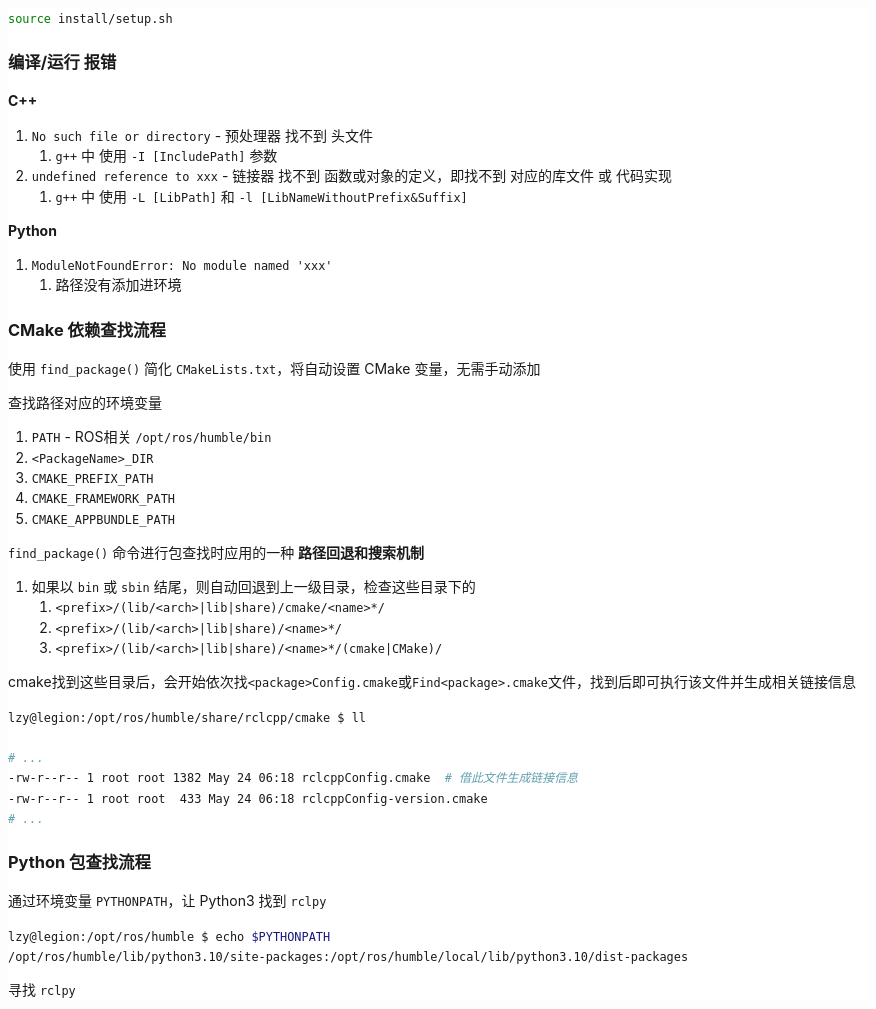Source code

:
 ```bash
source install/setup.sh
```




### 编译/运行 报错

**C++**
1. `No such file or directory`   - 预处理器 找不到 头文件
   1. `g++` 中 使用 `-I [IncludePath]` 参数
2. `undefined reference to xxx`  - 链接器 找不到 函数或对象的定义，即找不到 对应的库文件 或 代码实现
   1. `g++` 中 使用 `-L [LibPath]` 和 `-l [LibNameWithoutPrefix&Suffix]`

**Python**
1. `ModuleNotFoundError: No module named 'xxx'`
   1. 路径没有添加进环境

### CMake 依赖查找流程

使用 `find_package()` 简化 `CMakeLists.txt`，将自动设置 CMake 变量，无需手动添加

查找路径对应的环境变量
1. `PATH` - ROS相关 `/opt/ros/humble/bin`
2. `<PackageName>_DIR`
3. `CMAKE_PREFIX_PATH`
4. `CMAKE_FRAMEWORK_PATH`
5. `CMAKE_APPBUNDLE_PATH`


`find_package()` 命令进行包查找时应用的一种 **路径回退和搜索机制**
1. 如果以 `bin` 或 `sbin` 结尾，则自动回退到上一级目录，检查这些目录下的
   1. `<prefix>/(lib/<arch>|lib|share)/cmake/<name>*/`
   2. `<prefix>/(lib/<arch>|lib|share)/<name>*/`
   3. `<prefix>/(lib/<arch>|lib|share)/<name>*/(cmake|CMake)/`

cmake找到这些目录后，会开始依次找`<package>Config.cmake`或`Find<package>.cmake`文件，找到后即可执行该文件并生成相关链接信息

```bash
lzy@legion:/opt/ros/humble/share/rclcpp/cmake $ ll

# ...
-rw-r--r-- 1 root root 1382 May 24 06:18 rclcppConfig.cmake  # 借此文件生成链接信息
-rw-r--r-- 1 root root  433 May 24 06:18 rclcppConfig-version.cmake
# ...
```

### Python 包查找流程

通过环境变量 `PYTHONPATH`，让 Python3 找到 `rclpy`

```bash
lzy@legion:/opt/ros/humble $ echo $PYTHONPATH
/opt/ros/humble/lib/python3.10/site-packages:/opt/ros/humble/local/lib/python3.10/dist-packages
```

寻找 `rclpy`
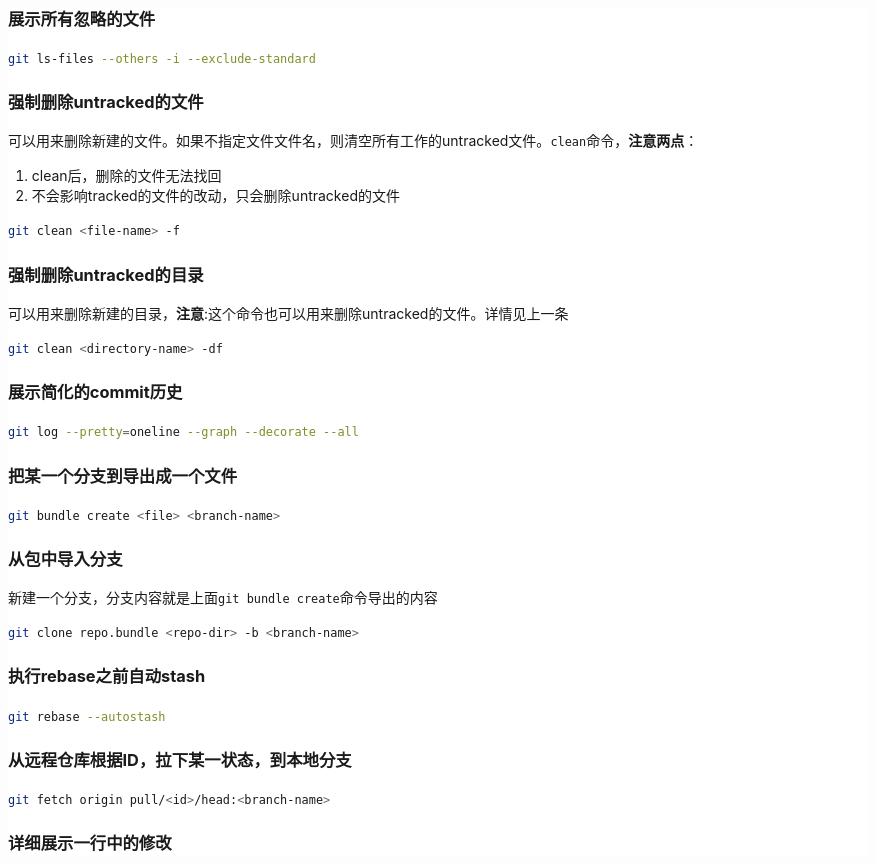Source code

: ### 展示所有忽略的文件

```sh
git ls-files --others -i --exclude-standard
```

### 强制删除untracked的文件

可以用来删除新建的文件。如果不指定文件文件名，则清空所有工作的untracked文件。`clean`命令，**注意两点**：  
1. clean后，删除的文件无法找回
2. 不会影响tracked的文件的改动，只会删除untracked的文件

```sh
git clean <file-name> -f
```

### 强制删除untracked的目录

可以用来删除新建的目录，**注意**:这个命令也可以用来删除untracked的文件。详情见上一条

```sh
git clean <directory-name> -df
```

### 展示简化的commit历史

```sh
git log --pretty=oneline --graph --decorate --all
```

### 把某一个分支到导出成一个文件

```sh
git bundle create <file> <branch-name>
```

### 从包中导入分支

新建一个分支，分支内容就是上面`git bundle create`命令导出的内容
```sh
git clone repo.bundle <repo-dir> -b <branch-name>
```

### 执行rebase之前自动stash

```sh
git rebase --autostash
```

### 从远程仓库根据ID，拉下某一状态，到本地分支

```sh
git fetch origin pull/<id>/head:<branch-name>
```

### 详细展示一行中的修改

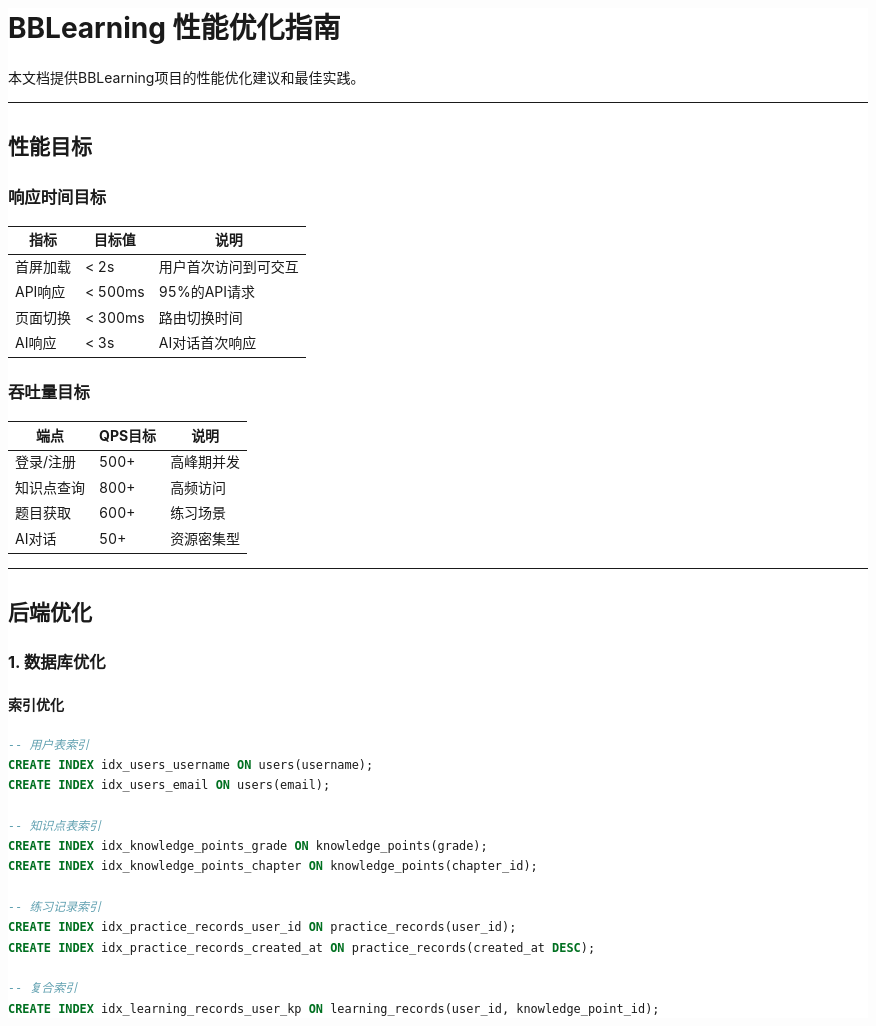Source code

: # BBLearning 性能优化指南

本文档提供BBLearning项目的性能优化建议和最佳实践。

---

## 性能目标

### 响应时间目标

| 指标 | 目标值 | 说明 |
|-----|--------|------|
| 首屏加载 | < 2s | 用户首次访问到可交互 |
| API响应 | < 500ms | 95%的API请求 |
| 页面切换 | < 300ms | 路由切换时间 |
| AI响应 | < 3s | AI对话首次响应 |

### 吞吐量目标

| 端点 | QPS目标 | 说明 |
|-----|---------|------|
| 登录/注册 | 500+ | 高峰期并发 |
| 知识点查询 | 800+ | 高频访问 |
| 题目获取 | 600+ | 练习场景 |
| AI对话 | 50+ | 资源密集型 |

---

## 后端优化

### 1. 数据库优化

#### 索引优化

```sql
-- 用户表索引
CREATE INDEX idx_users_username ON users(username);
CREATE INDEX idx_users_email ON users(email);

-- 知识点表索引
CREATE INDEX idx_knowledge_points_grade ON knowledge_points(grade);
CREATE INDEX idx_knowledge_points_chapter ON knowledge_points(chapter_id);

-- 练习记录索引
CREATE INDEX idx_practice_records_user_id ON practice_records(user_id);
CREATE INDEX idx_practice_records_created_at ON practice_records(created_at DESC);

-- 复合索引
CREATE INDEX idx_learning_records_user_kp ON learning_records(user_id, knowledge_point_id);
```
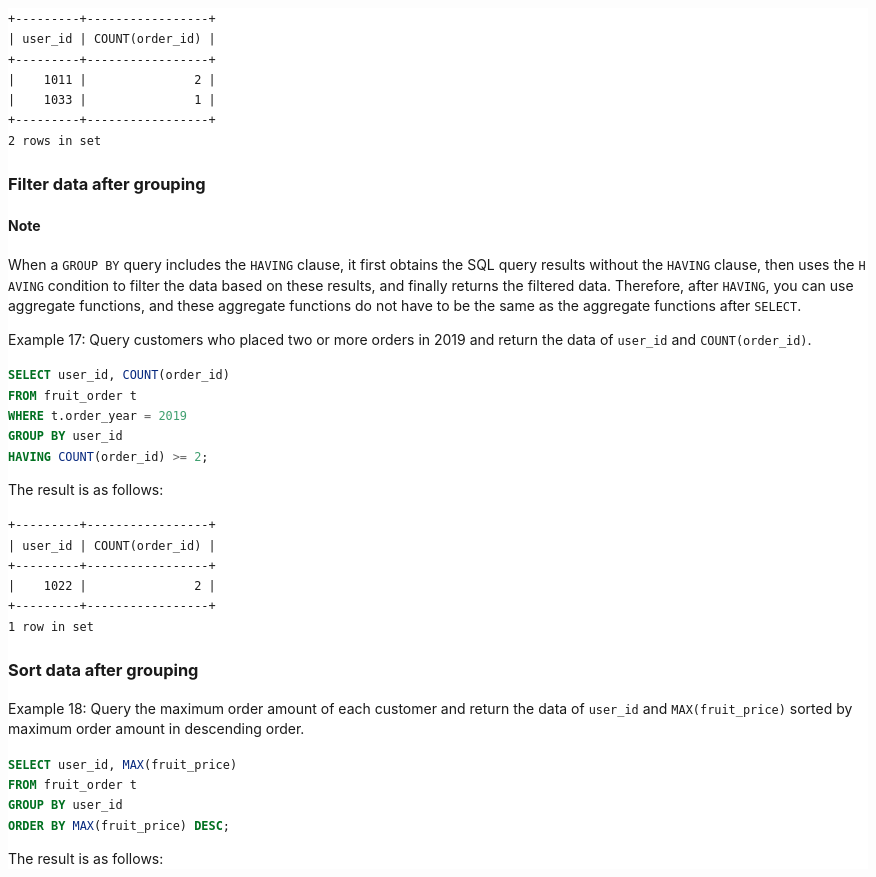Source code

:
 ```shell
+---------+-----------------+
| user_id | COUNT(order_id) |
+---------+-----------------+
|    1011 |               2 |
|    1033 |               1 |
+---------+-----------------+
2 rows in set
```

### Filter data after grouping

<main id="notice" type='explain'>
  <h4>Note</h4>
  <p>When a <code>GROUP BY</code> query includes the <code>HAVING</code> clause, it first obtains the SQL query results without the <code>HAVING</code> clause, then uses the <code>HAVING</code> condition to filter the data based on these results, and finally returns the filtered data. Therefore, after <code>HAVING</code>, you can use aggregate functions, and these aggregate functions do not have to be the same as the aggregate functions after <code>SELECT</code>. </p>
</main>

Example 17: Query customers who placed two or more orders in 2019 and return the data of `user_id` and `COUNT(order_id)`.

```sql
SELECT user_id, COUNT(order_id)
FROM fruit_order t
WHERE t.order_year = 2019
GROUP BY user_id
HAVING COUNT(order_id) >= 2;
```

The result is as follows:

```shell
+---------+-----------------+
| user_id | COUNT(order_id) |
+---------+-----------------+
|    1022 |               2 |
+---------+-----------------+
1 row in set
```

### Sort data after grouping

Example 18: Query the maximum order amount of each customer and return the data of `user_id` and `MAX(fruit_price)` sorted by maximum order amount in descending order.

```sql
SELECT user_id, MAX(fruit_price)
FROM fruit_order t
GROUP BY user_id
ORDER BY MAX(fruit_price) DESC;
```

The result is as follows:
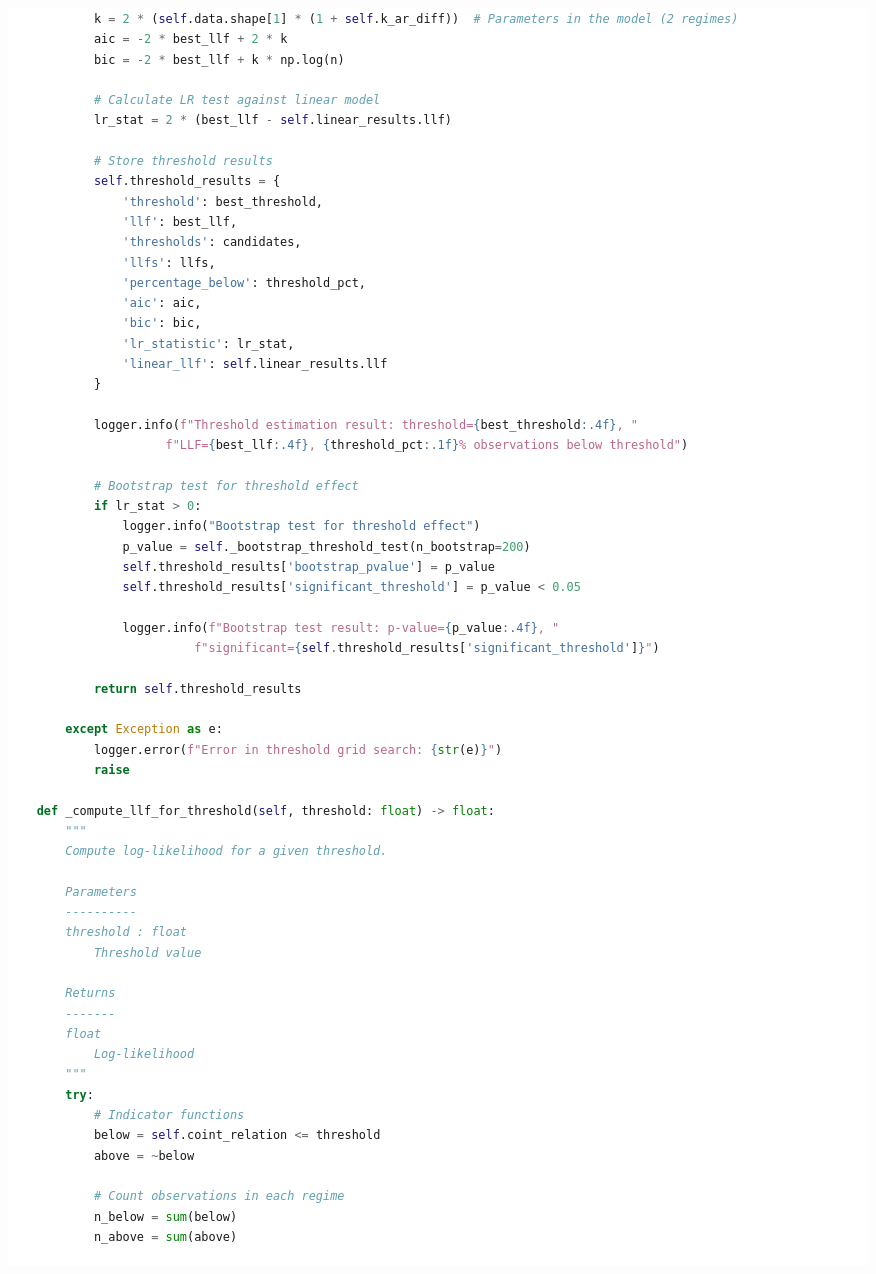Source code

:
 ```python
            k = 2 * (self.data.shape[1] * (1 + self.k_ar_diff))  # Parameters in the model (2 regimes)
            aic = -2 * best_llf + 2 * k
            bic = -2 * best_llf + k * np.log(n)
            
            # Calculate LR test against linear model
            lr_stat = 2 * (best_llf - self.linear_results.llf)
            
            # Store threshold results
            self.threshold_results = {
                'threshold': best_threshold,
                'llf': best_llf,
                'thresholds': candidates,
                'llfs': llfs,
                'percentage_below': threshold_pct,
                'aic': aic,
                'bic': bic,
                'lr_statistic': lr_stat,
                'linear_llf': self.linear_results.llf
            }
            
            logger.info(f"Threshold estimation result: threshold={best_threshold:.4f}, "
                      f"LLF={best_llf:.4f}, {threshold_pct:.1f}% observations below threshold")
            
            # Bootstrap test for threshold effect
            if lr_stat > 0:
                logger.info("Bootstrap test for threshold effect")
                p_value = self._bootstrap_threshold_test(n_bootstrap=200)
                self.threshold_results['bootstrap_pvalue'] = p_value
                self.threshold_results['significant_threshold'] = p_value < 0.05
                
                logger.info(f"Bootstrap test result: p-value={p_value:.4f}, "
                          f"significant={self.threshold_results['significant_threshold']}")
            
            return self.threshold_results
            
        except Exception as e:
            logger.error(f"Error in threshold grid search: {str(e)}")
            raise
    
    def _compute_llf_for_threshold(self, threshold: float) -> float:
        """
        Compute log-likelihood for a given threshold.
        
        Parameters
        ----------
        threshold : float
            Threshold value
            
        Returns
        -------
        float
            Log-likelihood
        """
        try:
            # Indicator functions
            below = self.coint_relation <= threshold
            above = ~below
            
            # Count observations in each regime
            n_below = sum(below)
            n_above = sum(above)
            
```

....................

== Try it ==
Could you copy each line of the material that holds "Parameters"?

== Solution for this problem ==
            k = 2 * (self.data.shape[1] * (1 + self.k_ar_diff))  # Parameters in the model (2 regimes)
        Parameters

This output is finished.